Exercise passage:
- - -

Autoguidance replacing CFG for interpolation: Deliberate and detailed facial expression transitions are required in the interpolation stage, whereas traditional CFG scaling may destroy naturalness. Autoguidance utilizes smaller models or models with fewer steps to guide, balancing quality and diversity.
New LipScore metric: The lipreader-based perceptual score is more reliable than SyncNet. Trained with 6 times more data than SyncNet, it aligns better with human perception.

Limitations & Future Work¶

The keyframe interval \(S\) is a fixed hyperparameter, which may require adaptive adjustment for different speech rates or scene complexities.
Training requires 160 hours of speech and 30 hours of NSV data, which incurs a high data collection cost.
Emotion labels are derived from pseudo-labels (extracted via pre-trained models), making the accuracy heavily reliant on the capability of the emotion recognition model.
The model currently processes only the facial region, excluding the generation of hand gestures or body movements.

Audio-driven facial animation: Wav2Lip (lip sync expert discriminator), Hallo (autoregressive diffusion), AniPortrait (audio \(\rightarrow\) landmark \(\rightarrow\) video two-stage), EchoMimic (audio + landmark conditioned diffusion)
Emotion-driven generation: EAT (discrete emotion labels), EDTalk (video-driven emotion transfer)
Non-speech vocalizations: Laughing Matters (laughter diffusion model), LaughTalk (3D laughter + speech model)
Video diffusion models: SVD (Stable Video Diffusion foundation), EDM (efficient diffusion framework)

Rating¶

Novelty: ⭐⭐⭐⭐ (The combination of the keyframe + interpolation paradigm, continuous emotion, and NSV is completely novel in facial animation)
Value: ⭐⭐⭐⭐⭐ (Directly resolves the core challenges of long-sequence facial animation, with clear application scenarios)
Technical Depth: ⭐⭐⭐⭐ (Two-stage diffusion design, decoupled CFG/Autoguidance, multi-loss combination)
Writing Quality: ⭐⭐⭐⭐⭐ (Clear structure, thorough ablation studies, and well-justified new metric)

- - -

Input data:
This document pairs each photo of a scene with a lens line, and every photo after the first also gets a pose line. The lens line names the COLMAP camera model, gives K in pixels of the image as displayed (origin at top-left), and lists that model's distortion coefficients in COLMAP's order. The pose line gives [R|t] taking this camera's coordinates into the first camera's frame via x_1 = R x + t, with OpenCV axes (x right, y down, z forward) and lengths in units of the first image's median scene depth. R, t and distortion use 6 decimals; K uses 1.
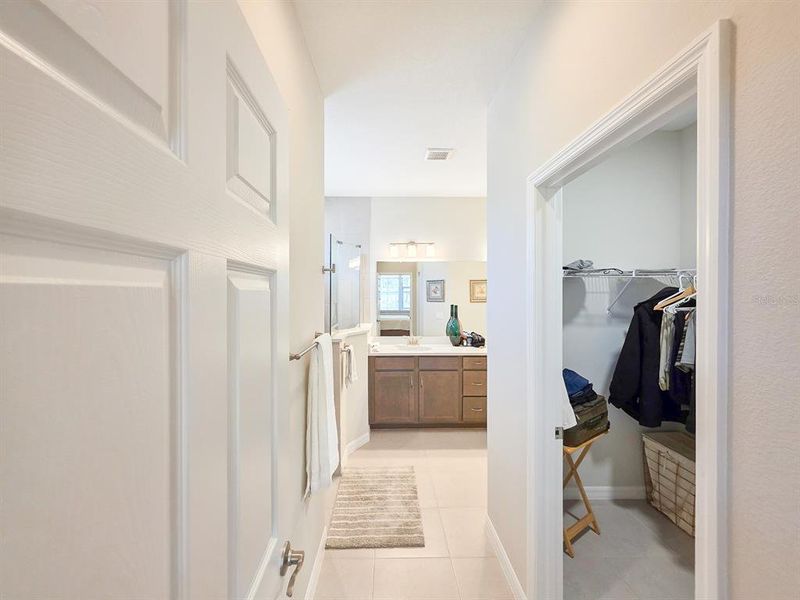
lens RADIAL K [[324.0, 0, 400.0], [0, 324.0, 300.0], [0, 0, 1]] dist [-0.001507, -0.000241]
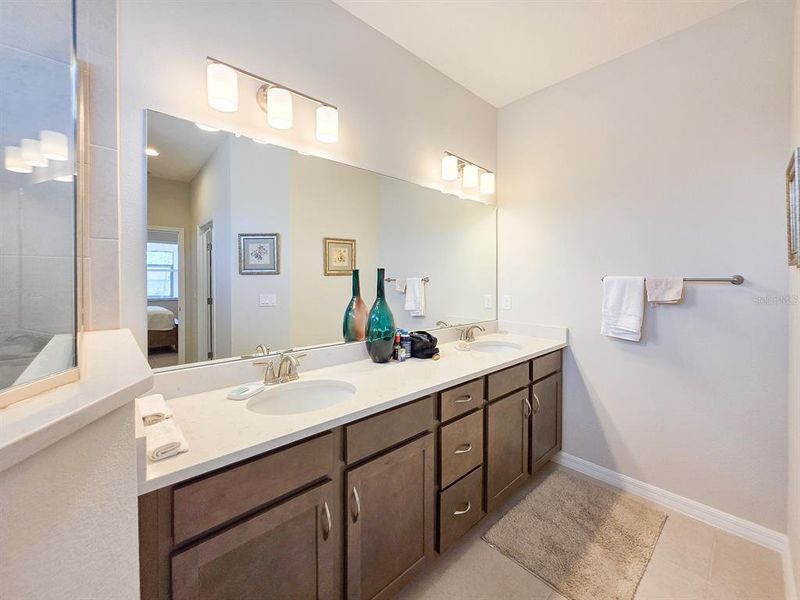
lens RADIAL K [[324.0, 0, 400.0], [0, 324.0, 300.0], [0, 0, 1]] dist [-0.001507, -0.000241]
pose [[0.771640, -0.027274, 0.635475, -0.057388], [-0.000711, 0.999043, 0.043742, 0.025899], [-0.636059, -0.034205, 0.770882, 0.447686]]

- - -

Using the facial animation summary, explain in one to three sentences why Autoguidance takes the place of CFG in the interpolation stage.

Exercise response: The interpolation stage needs deliberate and detailed transitions between facial expressions, and traditional CFG scaling may destroy their naturalness. Autoguidance instead guides with smaller models or models with fewer steps, which balances quality and diversity.